W niedalekiej przeszłości Alitalię starali się uratować i włoscy inwestorzy, i miliarderzy ze Zjednoczonych Emiratów Arabskich. Linie lotnicze kończą działalność po 1627 dniach nadzwyczajnego zarządu komisarycznego i po tym, gdy otrzymały 1,8 miliarda euro pomocy z publicznej kasy.
Ostatni samolot w barwach Alitalii to Airbus A320 Primo Levi lecący ze 177 pasażerami z Sardynii na rzymskie lotnisko Fiumicino.

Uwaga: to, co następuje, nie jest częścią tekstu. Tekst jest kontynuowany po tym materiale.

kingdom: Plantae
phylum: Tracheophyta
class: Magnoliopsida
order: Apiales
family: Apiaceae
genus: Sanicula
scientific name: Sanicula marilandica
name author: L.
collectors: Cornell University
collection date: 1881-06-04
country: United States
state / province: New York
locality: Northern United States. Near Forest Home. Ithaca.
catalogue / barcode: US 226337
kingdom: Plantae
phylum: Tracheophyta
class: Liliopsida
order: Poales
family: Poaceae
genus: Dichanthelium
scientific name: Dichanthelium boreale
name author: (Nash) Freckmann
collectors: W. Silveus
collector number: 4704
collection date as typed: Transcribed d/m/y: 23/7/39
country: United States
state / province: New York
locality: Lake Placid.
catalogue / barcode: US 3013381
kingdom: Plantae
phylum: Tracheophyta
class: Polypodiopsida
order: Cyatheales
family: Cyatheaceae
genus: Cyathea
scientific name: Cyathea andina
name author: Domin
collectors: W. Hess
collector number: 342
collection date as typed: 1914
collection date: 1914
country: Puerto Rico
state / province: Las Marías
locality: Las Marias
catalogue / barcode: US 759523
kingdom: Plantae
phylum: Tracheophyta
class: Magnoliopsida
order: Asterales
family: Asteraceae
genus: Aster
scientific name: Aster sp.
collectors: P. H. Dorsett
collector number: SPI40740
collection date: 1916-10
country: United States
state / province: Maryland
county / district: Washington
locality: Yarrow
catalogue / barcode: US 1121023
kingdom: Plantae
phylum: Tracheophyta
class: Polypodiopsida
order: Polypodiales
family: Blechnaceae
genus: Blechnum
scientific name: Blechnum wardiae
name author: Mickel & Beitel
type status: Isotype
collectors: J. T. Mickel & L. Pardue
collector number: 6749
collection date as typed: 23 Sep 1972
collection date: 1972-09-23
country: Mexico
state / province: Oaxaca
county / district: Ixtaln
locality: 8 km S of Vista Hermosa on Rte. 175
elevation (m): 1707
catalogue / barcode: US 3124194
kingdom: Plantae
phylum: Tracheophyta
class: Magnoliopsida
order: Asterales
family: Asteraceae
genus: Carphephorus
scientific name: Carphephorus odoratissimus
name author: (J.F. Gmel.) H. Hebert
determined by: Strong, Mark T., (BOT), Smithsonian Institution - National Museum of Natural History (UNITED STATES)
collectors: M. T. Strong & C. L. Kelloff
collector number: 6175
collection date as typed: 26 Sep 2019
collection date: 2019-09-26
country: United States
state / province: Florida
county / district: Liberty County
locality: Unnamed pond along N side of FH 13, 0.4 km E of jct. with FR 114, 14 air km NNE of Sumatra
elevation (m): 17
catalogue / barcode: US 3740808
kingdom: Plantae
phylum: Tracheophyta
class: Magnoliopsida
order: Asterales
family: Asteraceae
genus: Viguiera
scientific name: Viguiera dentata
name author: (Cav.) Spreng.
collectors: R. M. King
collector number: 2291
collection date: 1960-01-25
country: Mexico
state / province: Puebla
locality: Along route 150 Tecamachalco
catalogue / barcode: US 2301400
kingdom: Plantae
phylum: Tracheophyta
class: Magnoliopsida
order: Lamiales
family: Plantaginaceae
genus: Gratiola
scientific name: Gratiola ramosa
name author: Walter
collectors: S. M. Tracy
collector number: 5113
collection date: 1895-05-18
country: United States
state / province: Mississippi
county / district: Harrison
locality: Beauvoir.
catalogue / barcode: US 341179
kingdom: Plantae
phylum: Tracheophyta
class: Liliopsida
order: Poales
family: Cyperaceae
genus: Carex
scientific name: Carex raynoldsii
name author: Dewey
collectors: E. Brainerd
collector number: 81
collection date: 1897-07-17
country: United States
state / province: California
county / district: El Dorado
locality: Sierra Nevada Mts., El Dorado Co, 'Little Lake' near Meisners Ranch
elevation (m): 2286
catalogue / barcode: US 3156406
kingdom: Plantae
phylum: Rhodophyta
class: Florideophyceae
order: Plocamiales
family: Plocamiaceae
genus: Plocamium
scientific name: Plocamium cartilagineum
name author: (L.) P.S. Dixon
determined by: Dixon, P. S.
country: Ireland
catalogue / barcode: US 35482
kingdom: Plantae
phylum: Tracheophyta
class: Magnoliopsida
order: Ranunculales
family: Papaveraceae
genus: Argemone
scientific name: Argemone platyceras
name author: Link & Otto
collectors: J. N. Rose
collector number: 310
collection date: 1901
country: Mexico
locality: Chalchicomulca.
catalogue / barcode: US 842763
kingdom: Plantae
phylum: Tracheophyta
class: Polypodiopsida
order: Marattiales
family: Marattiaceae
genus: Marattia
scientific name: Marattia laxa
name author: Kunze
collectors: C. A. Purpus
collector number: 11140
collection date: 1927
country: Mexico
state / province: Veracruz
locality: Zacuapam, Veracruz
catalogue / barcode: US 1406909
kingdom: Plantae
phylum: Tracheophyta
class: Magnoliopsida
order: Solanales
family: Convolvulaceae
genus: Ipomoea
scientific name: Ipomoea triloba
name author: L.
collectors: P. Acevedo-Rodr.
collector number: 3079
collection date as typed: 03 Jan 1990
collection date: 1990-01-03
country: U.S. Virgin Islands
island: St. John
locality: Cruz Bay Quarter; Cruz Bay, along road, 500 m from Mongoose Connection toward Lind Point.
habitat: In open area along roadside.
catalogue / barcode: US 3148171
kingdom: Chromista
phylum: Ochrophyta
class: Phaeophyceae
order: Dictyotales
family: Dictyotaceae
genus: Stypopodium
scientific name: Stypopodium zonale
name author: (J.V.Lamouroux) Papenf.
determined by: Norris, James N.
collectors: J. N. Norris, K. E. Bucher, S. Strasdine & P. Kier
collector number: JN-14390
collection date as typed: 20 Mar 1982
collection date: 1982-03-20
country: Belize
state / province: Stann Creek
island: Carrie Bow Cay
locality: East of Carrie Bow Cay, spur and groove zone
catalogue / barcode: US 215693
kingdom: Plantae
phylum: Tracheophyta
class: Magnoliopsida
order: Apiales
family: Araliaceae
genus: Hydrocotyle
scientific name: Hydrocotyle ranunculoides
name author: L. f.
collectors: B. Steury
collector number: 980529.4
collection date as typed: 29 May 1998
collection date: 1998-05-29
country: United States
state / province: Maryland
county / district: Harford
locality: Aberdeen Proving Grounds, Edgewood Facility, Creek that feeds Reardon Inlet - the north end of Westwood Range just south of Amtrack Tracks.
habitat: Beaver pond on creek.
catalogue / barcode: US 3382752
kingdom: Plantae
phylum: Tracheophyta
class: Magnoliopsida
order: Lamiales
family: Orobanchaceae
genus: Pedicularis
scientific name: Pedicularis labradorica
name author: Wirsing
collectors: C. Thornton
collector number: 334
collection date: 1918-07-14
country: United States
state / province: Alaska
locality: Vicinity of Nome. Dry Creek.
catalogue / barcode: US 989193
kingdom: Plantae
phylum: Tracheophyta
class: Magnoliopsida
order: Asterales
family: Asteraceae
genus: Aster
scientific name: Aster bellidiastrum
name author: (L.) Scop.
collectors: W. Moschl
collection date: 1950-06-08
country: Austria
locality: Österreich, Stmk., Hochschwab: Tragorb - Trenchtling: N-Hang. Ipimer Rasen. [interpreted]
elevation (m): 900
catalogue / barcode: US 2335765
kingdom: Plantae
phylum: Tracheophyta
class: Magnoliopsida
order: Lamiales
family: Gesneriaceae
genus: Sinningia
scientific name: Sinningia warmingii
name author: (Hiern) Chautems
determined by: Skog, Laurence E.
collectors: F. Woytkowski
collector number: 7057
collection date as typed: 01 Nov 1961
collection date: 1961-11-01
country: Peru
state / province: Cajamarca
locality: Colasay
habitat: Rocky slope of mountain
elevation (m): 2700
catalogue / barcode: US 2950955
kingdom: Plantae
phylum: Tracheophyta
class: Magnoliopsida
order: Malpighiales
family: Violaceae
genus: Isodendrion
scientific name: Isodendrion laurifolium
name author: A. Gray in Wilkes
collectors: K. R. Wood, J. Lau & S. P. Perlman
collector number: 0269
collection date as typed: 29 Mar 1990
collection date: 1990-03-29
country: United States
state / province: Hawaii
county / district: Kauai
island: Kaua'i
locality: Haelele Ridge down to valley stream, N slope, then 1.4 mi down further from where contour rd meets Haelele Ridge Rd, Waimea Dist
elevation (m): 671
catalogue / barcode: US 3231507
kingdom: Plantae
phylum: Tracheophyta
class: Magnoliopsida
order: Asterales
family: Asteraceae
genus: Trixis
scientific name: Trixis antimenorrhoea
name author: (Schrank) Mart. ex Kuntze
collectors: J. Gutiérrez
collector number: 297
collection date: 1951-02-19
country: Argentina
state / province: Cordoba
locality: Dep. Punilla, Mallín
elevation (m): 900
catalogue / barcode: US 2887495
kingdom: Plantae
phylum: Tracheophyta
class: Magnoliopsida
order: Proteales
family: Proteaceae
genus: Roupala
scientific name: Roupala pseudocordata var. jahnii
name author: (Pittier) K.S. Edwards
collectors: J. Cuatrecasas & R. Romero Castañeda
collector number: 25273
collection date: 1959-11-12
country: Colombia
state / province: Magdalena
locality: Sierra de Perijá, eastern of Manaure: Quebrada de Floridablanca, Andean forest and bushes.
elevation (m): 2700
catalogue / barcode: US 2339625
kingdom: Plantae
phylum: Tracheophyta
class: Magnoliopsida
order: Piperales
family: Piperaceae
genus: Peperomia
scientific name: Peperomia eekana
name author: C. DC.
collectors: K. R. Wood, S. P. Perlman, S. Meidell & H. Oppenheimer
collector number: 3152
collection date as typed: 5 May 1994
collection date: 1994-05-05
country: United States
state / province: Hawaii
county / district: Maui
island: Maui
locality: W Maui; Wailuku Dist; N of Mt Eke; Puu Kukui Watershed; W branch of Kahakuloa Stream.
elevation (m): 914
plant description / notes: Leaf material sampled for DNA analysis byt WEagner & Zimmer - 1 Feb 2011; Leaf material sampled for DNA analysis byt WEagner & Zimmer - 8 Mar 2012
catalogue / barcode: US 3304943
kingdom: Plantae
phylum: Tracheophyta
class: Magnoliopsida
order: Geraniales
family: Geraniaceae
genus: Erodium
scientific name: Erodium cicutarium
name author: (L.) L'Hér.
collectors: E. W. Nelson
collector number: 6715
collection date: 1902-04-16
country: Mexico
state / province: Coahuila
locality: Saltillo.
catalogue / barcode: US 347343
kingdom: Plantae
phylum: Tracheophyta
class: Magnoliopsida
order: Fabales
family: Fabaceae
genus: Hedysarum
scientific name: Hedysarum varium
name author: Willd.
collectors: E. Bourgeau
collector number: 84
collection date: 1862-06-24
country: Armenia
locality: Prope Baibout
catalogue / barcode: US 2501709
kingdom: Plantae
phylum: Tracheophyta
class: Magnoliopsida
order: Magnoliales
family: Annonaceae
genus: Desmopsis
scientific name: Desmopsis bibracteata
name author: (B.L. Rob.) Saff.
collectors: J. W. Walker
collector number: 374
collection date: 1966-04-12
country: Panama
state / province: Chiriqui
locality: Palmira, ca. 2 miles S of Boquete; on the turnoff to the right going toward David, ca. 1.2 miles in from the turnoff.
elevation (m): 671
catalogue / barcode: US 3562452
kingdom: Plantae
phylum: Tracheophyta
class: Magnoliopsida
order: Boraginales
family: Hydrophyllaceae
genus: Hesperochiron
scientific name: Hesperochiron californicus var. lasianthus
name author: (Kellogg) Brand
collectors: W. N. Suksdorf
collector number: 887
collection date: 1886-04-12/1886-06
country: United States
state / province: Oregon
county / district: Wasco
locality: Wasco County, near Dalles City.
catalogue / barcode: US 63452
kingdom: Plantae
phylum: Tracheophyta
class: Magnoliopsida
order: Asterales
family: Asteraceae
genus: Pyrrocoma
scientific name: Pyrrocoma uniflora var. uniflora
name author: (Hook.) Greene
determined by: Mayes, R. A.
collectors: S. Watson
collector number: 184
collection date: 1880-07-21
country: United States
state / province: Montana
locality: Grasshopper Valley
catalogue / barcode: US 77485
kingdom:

Pierwszy samolot ITA odleciał zaś w piątek po godz. 6 rano z mediolańskiego lotniska Linate do Bari w Apulii. Lot ten i narodziny nowej firmy uczczony został w szczególny sposób. Na maszynie wymalowano napis ''Born in 2021'' w kolorach włoskiej flagi. Nowe linie mają być, jak zaznacza się w komentarzach, ''mniejsze, lżejsze i być może rentowne''.
REKLAMA
Do rozwiązania, jak podkreślił dziennik ''Corriere della Sera'', jest wiele kwestii; na przykład sprawa ponad 6 milionów uczestników programu lojalnościowego, którzy zgromadzili łącznie 45 miliardów punktów.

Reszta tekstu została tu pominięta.